In other words, it is proposed by the Labor Party that the people who occupy the Arbitration Commission bench and the conciliators should be appointed for a fixed term and that then their appointment should be subject to approval, one way or the other, by the government in office for the time being.


Dr Klugman - Would the honourable member table that document?


Mr BROWN - I will table the document, certainly.


Mr Hurford - Give us a look at the cover of it.


Mr BROWN - It contains your platform.


Dr Klugman - What year was it?


Mr BROWN - The Opposition members who are interjecting are so shocked to hear such an outrageous suggestion as this one that they now doubt that I am reading from their platform.

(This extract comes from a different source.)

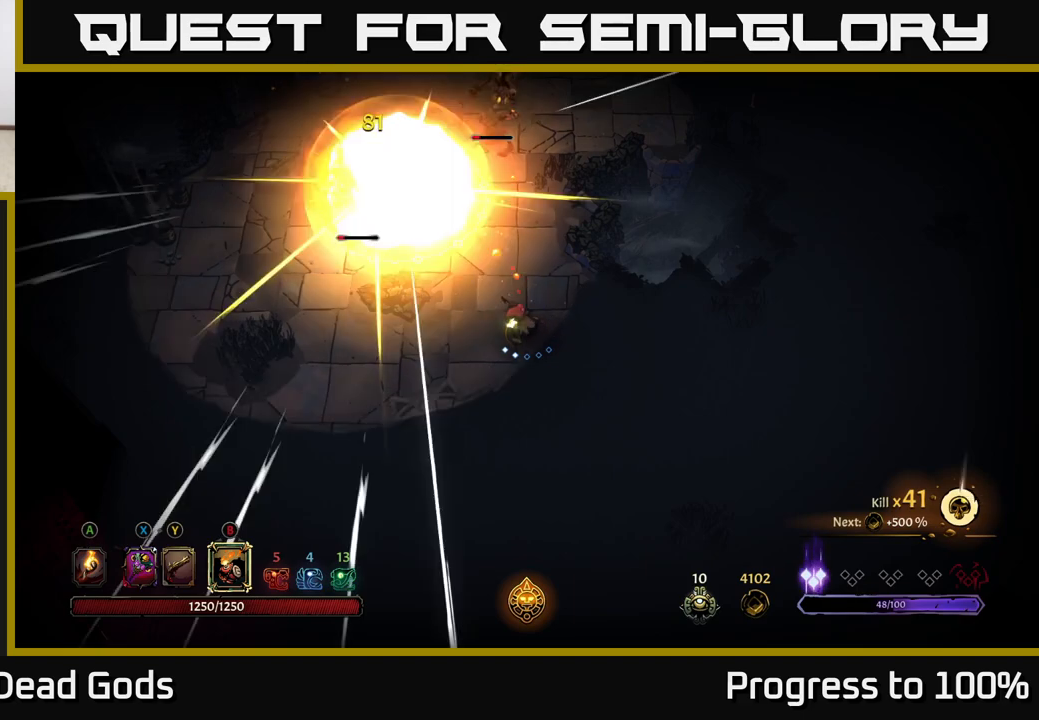
{"buttons": ["Y"], "left_stick": "up", "right_stick": "center", "events": [[350, "X", "down"], [417, "X", "up"], [483, "Y", "down"]]}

Mr Hurford - Read the cover.


Mr BROWN - I am reading from a document headed 'Platform of the Australian Labor Party'. It was printed and published in June of this year, after the Launceston conference.


Mr Hurford - Where?


Mr BROWN - In Melbourne. There is in this publication a photograph of a gentleman whom I believe is the leader of honourable members opposite or, at least, one of their leaders. Lest it be thought that I am putting an ungracious interpretation on this clause of the Labor Party's platform let me read what was said on the occasion it was introduced into its platform by the gentleman who was responsible, namely the honourable member for Hindmarsh (Mr Clyde Cameron) who is the shadow Minister for Labour and National Service, that is if a Labor government would have that portfolio, but certainly the shadow Minister for Labour. I will quote from the Melbourne Age' of 24th June 1971, the time of the Launceston Conference, when this was inserted. He said: lt is time members of the Commission were told that if they act in ways contrary to the best interests of the working people they may not be reappointed.

In other words, they will not be impartial; they will have to do what they are told and if they do not do what a Labor government tells them to do they may not be reappointed. That is a substantial departure from the very basic principle of the administration of justice.

Sitting suspended from 6.14 to 8 p.m.